Воронцов. Перезагрузка. Книга 2 — страница 19 из 43

Я спустил колесо ещё чуть ниже, чтобы оно глубже зачерпывало воду, зафиксировал лебёдку клином и махнул рукой мужикам:

— На пригорок, орлы! Бревно спускаем! Пора нашу красавицу испытать по-настоящему!

Все как один бросились к штабелю брёвен, что мы привезли вчера. Взяли сосновое бревно, лёгкое, пахнущее смолой и лесной свежестью. Кора местами была ободрана, обнажая желтоватую древесину, смола застыла прозрачными каплями. Прохор с Ильёй, пыхтя и перебрасываясь короткими командами, подтащили его к жёлобу, что мы восстановили после пожара. Жёлоб был выстелен новыми досками, отполированными до блеска — по ним бревно должно скользить, как по маслу.

Все затаили дыхание, будто на фокус смотрели. Даже Ночка, привязанная к дереву, перестала фыркать и жевать траву, словно тоже заинтересовалась происходящим. Я прикинул: вот он момент истины, сейчас всё и решится — или праздник, или конфуз.

— Ну, с Богом, — выдохнул я, перекрестившись.

Бревно, подтолкнутое Ильёй и Прохором, скользнув, плавно пошло вниз, набирая скорость. Сердце стучало, как молот в кузне — громко и часто. Когда оно коснулось пил, раздался звук — резкий и пронзительный, но такой сладкий для моих ушей, что мурашки побежали по спине. Доски, тонкие, ровные, не такие как мужики кололи топором — с кривизной и щепой, начали проходить сквозь блок пил, опилки полетели, как пух с тополей, наполняя воздух древесным ароматом.
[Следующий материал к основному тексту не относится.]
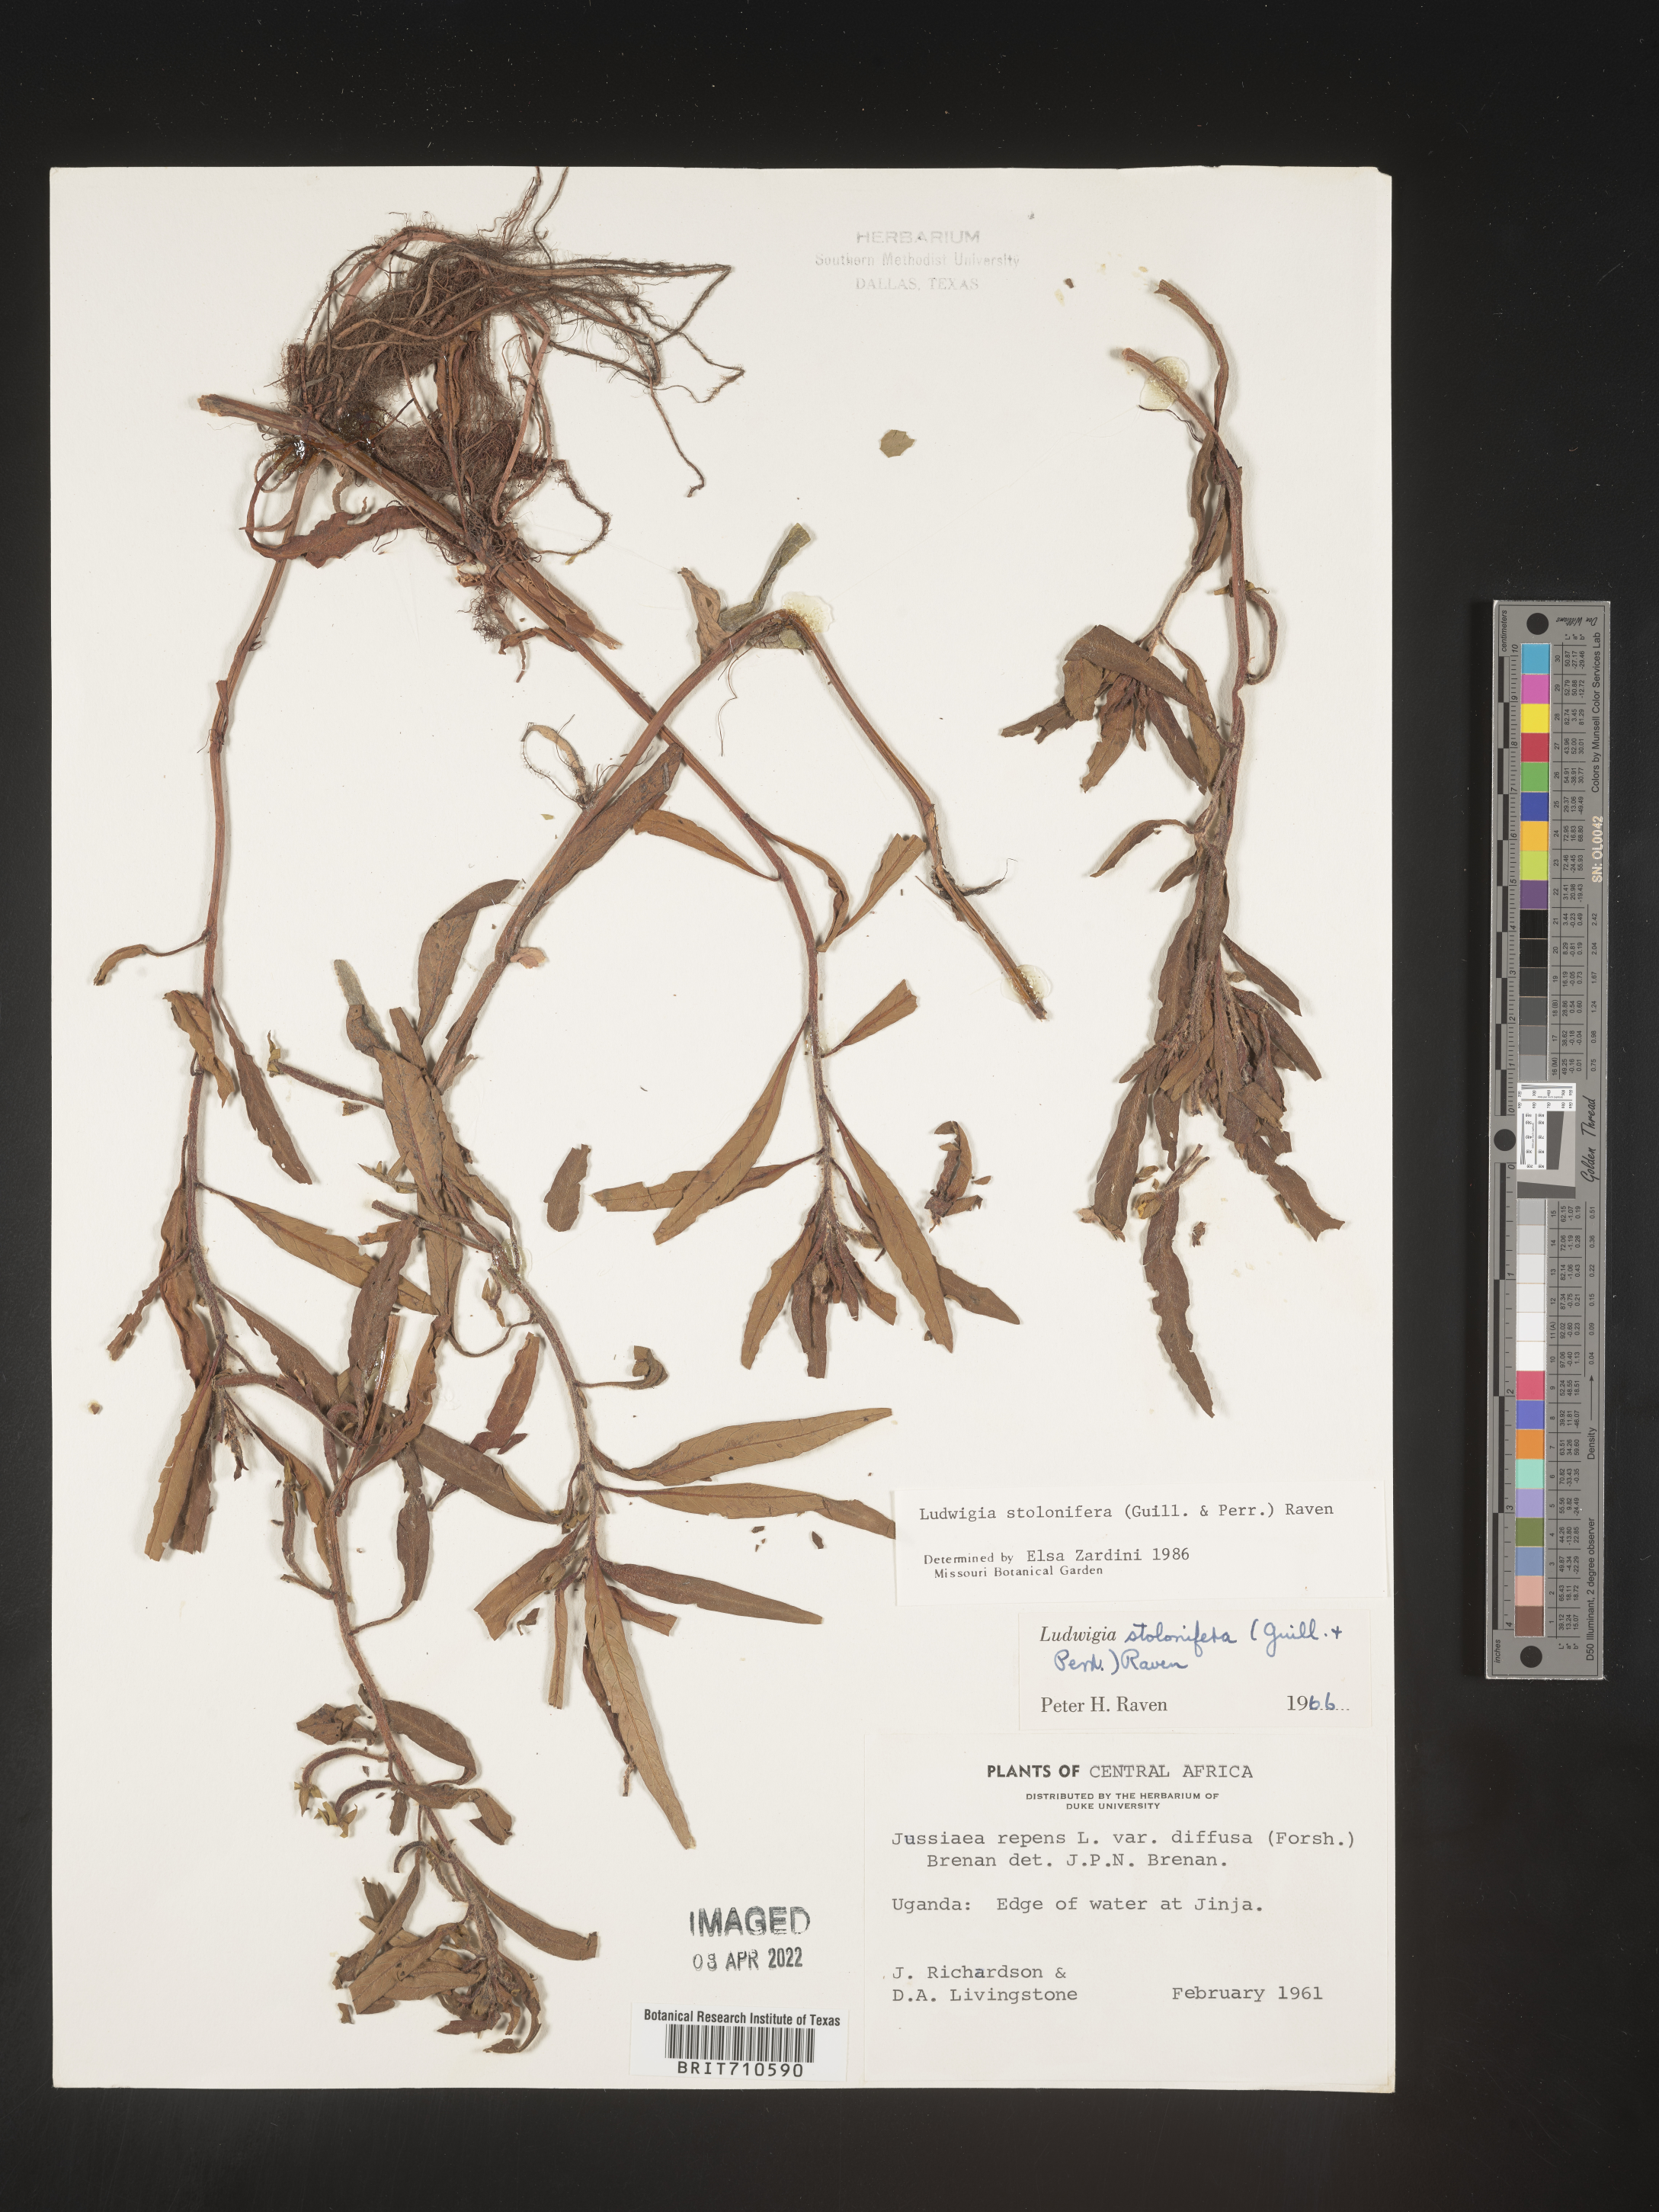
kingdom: Plantae
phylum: Tracheophyta
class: Magnoliopsida
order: Myrtales
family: Onagraceae
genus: Ludwigia
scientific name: Ludwigia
Прохор, перекрестясь широким крестом, вскрикнул, глаза его блестели:

— Мать честная, режет! Как по маслу идёт!

Митяй запрыгал ещё сильнее, размахивая руками:

— Глядите, глядите! Ровные какие выходят!

Пётр, улыбаясь во весь рот, хлопнул меня по плечу так, что я чуть не присел:

— Знал, что получится, Егор Андреевич! Никто не верил, а я знал!

А Илья, обычно немногословный, пробормотал, почесывая затылок:

— Барин, это ж… чудо прям какое!

Я не отвечал — не мог, горло перехватило от волнения.

Пока первое бревно, сосновое, пахнущее смолой, допиливалось в жёлобе, мы с Ильёй, не сговариваясь, метнули сверху ещё одно, чтоб подпирало, не давая первому застрять или соскочить. Каретка с пилами гудела, как рой пчёл в жаркий полдень, кривошип стучал четко, без перебоев, а Быстрянка бурлила, весело крутя колесо, будто радуясь новой игрушке.

Внизу, в приёмнике — таком же жёлобе, только покороче, с бортиками по краям, — из-под пил выходили доски: шесть штук, ровные, как по линейке проведенные, одна к одной. Митяй первым подскочил к ним, хватая и ощупывая, словно не веря глазам:

— Гладкие! Ровнехонькие! Как это, Егор Андреевич?

Запах свежеспиленной сосны ударил в нос, смолистый, как сам дух леса. Я пригляделся: доски — одна к одной, одинаковой толщины по всей длине, даже где сучок торчал, спил был гладкий, как новый Машин платок, что Фома привез ей из города. Сказать, что я был доволен — ничего не сказать. Сердце аж заколотилось от радости, и усталость последних дней как рукой сняло.

— Получилось! Ура, мужики! — заорал я, хлопнув Петьку по плечу так, что он покачнулся. — Теперь заживём! Доски свои, не покупные!

— Слава барину! — подхватили Пётр, Илья, Прохор и Митяй, радуясь, как дети. Прохор снова перекрестился широким крестом, буркнув: — Чудо, ей-богу! Как в сказке!

Илья, самый рассудительный из всех, уже прикидывал доски, прикладывая широкую ладонь:

— С такими-то досками, барин, новый амбар за неделю поставим. И крышу на конюшне перекроем. И забор вокруг сада обновим!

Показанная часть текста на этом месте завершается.